Саня нередко глубоко задумывался, казалось, без причины. Он был поэтом. И его душа мне представлялась синей, как небо. Что за цвет синий? В нём печаль и радость, мудрость и легкомыслие, волнение и безмятежность.
Однажды, помню, Саня подозвал меня:
– Слушай, Серьга, сделаешь одно доброе дело? Дам конфет.
– Сделаю! – Я для него всегда готов был совершить хоть сто дел, ничего не требуя взамен.

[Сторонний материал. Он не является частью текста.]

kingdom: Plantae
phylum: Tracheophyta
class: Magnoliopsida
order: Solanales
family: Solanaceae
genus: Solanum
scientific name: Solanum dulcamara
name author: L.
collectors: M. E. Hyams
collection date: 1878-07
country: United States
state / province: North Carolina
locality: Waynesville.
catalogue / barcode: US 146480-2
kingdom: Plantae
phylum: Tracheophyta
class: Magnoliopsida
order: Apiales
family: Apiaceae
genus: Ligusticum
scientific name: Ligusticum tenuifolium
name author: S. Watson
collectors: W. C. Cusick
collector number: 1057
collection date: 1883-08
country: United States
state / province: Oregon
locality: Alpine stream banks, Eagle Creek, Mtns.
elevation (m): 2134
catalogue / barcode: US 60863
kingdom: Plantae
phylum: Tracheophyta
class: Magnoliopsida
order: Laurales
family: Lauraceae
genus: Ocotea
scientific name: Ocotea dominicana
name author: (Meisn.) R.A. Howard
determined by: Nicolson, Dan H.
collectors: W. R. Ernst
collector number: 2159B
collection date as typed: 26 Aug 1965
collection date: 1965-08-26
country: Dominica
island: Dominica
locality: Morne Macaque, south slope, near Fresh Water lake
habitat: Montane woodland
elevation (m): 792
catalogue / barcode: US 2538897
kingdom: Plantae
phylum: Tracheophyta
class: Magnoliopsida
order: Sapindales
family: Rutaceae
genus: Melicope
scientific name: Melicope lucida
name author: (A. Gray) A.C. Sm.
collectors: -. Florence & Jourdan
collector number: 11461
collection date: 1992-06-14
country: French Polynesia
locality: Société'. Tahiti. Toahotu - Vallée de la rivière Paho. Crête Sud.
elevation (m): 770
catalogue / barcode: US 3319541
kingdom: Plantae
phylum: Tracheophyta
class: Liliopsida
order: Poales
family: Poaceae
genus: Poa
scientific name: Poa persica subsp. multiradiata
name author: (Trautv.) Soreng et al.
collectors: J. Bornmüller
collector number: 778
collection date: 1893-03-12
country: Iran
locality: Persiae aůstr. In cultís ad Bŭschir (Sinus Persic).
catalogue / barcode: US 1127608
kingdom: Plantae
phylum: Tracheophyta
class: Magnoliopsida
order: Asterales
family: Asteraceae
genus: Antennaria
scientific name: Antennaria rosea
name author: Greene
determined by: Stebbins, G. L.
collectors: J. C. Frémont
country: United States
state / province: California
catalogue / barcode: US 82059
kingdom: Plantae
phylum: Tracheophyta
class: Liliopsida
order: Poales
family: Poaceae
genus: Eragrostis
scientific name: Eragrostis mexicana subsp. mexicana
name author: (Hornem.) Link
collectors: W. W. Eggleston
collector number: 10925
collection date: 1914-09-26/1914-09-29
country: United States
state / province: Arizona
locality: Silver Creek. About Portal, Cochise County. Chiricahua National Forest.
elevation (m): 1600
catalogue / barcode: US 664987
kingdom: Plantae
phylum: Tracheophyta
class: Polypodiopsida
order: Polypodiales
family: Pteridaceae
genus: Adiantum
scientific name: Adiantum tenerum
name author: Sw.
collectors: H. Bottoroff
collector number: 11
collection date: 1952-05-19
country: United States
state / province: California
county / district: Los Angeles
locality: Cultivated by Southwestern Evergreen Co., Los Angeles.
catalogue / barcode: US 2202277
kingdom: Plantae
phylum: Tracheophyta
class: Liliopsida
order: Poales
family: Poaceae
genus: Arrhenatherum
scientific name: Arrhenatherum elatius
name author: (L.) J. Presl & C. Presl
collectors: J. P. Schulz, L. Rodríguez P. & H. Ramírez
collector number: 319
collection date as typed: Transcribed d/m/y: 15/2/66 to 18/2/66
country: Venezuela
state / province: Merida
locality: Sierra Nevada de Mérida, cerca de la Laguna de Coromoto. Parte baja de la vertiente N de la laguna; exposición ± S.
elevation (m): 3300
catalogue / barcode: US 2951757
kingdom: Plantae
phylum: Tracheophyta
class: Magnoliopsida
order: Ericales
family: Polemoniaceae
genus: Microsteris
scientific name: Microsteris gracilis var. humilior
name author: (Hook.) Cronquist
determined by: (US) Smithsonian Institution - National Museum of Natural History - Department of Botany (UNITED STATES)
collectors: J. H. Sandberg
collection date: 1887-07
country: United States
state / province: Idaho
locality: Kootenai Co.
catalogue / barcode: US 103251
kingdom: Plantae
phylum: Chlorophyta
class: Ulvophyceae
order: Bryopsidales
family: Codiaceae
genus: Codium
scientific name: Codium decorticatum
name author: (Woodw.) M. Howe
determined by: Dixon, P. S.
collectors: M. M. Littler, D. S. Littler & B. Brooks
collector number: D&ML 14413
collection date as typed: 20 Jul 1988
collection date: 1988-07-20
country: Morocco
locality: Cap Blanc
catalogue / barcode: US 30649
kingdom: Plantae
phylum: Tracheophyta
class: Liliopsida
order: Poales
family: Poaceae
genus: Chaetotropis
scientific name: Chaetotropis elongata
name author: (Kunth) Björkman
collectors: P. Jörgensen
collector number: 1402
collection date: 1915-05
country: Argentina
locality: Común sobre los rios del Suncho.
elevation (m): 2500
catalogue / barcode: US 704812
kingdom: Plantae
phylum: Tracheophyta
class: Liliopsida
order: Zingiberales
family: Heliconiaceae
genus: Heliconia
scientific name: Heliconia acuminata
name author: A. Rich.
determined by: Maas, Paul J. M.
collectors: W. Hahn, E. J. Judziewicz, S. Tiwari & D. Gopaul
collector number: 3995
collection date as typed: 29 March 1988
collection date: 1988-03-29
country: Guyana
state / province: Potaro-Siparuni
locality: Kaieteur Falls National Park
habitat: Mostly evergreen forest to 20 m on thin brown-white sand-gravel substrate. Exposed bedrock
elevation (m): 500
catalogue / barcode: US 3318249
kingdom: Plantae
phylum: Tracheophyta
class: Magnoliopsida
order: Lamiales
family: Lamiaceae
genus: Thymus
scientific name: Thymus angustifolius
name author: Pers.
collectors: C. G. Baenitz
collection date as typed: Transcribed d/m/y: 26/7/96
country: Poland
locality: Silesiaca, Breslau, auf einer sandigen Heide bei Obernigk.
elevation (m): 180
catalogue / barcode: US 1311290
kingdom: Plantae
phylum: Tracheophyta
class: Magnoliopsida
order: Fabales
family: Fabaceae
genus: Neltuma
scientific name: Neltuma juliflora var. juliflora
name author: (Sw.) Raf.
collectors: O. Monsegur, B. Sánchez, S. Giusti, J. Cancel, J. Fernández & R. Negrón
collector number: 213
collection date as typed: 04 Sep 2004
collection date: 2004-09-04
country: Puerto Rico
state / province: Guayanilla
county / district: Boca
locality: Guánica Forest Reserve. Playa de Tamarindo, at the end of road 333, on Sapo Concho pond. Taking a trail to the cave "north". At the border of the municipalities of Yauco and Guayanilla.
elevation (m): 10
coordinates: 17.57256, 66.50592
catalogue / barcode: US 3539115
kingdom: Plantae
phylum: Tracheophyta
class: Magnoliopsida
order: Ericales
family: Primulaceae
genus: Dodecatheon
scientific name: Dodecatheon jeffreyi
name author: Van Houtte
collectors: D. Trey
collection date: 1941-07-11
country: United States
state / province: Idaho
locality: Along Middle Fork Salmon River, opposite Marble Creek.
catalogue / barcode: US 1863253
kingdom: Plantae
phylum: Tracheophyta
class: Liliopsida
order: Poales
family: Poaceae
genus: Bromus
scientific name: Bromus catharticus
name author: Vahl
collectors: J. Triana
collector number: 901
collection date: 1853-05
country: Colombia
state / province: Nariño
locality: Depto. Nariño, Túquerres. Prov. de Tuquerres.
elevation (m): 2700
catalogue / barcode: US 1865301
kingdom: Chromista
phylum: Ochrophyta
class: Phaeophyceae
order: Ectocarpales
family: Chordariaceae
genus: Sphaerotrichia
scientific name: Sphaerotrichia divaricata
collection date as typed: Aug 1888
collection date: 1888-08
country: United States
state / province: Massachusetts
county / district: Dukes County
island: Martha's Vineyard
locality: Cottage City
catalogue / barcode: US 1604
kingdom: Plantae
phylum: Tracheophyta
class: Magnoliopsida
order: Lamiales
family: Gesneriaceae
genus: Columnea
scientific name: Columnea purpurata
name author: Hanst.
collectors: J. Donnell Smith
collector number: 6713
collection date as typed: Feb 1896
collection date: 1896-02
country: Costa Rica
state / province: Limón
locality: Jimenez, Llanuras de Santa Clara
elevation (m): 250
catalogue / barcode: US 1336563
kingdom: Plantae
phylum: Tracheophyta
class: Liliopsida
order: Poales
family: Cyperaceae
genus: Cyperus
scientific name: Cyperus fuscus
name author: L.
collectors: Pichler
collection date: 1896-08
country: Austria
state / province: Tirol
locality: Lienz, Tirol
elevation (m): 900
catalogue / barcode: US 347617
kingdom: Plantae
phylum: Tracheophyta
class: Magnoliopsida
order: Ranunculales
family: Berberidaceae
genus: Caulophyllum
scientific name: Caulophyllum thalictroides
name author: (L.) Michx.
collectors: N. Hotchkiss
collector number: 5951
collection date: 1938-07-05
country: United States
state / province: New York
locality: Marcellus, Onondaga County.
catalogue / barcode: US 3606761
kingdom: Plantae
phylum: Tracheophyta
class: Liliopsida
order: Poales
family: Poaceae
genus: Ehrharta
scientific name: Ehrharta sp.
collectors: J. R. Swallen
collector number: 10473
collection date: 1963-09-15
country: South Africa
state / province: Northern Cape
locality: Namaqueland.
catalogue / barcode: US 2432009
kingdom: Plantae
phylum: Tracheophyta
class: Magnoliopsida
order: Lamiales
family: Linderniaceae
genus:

– Вот конверт… ты его… – Саня зарумянился. – Ты… понимаешь?.. незаметно подкинь своей сестре Любе. Но только чтобы она не видела и не узнала от кого.
– Сделаю! Давай! – Я схватил конверт и побежал домой; трататакал, воображая себя едущим на мотоцикле.
– Стой! Погоди! – Саня подбежал ко мне. – Дай честное слово, что она ничего не узнает, а ты не вскроешь конверт.
– Да на́ тебе: даю и ещё раз даю тебе честное слово, самое из честнейших слов, – с великим неудовольствием пробурчал я, оскорбляясь его недоверчивостью.
Конверт я тишком подсунул в куртку Любы. Вечером она сидела над голубеньким листком из этого конверта, накручивая на палец завитые бигуди локоны и с задумчивой растерянностью усмехаясь. Я же возвышенно размышлял: «Кончат они школу и поженятся. Примчусь на их свадьбу на белом коне и подарю… и подарю… – В раздумье я закатил глаза к потолку. – И подарю мешок, нет, два, шоколадных конфет и… и! корову. Появятся у Любы и Сани дети, – а без молока младенцам никак нельзя. Интересно, а, когда я женюсь, – у меня будут дети?» – Этот неожиданный вопрос меня всецело захватил, и я моментально забыл о Любе и её предполагаемой свадьбе.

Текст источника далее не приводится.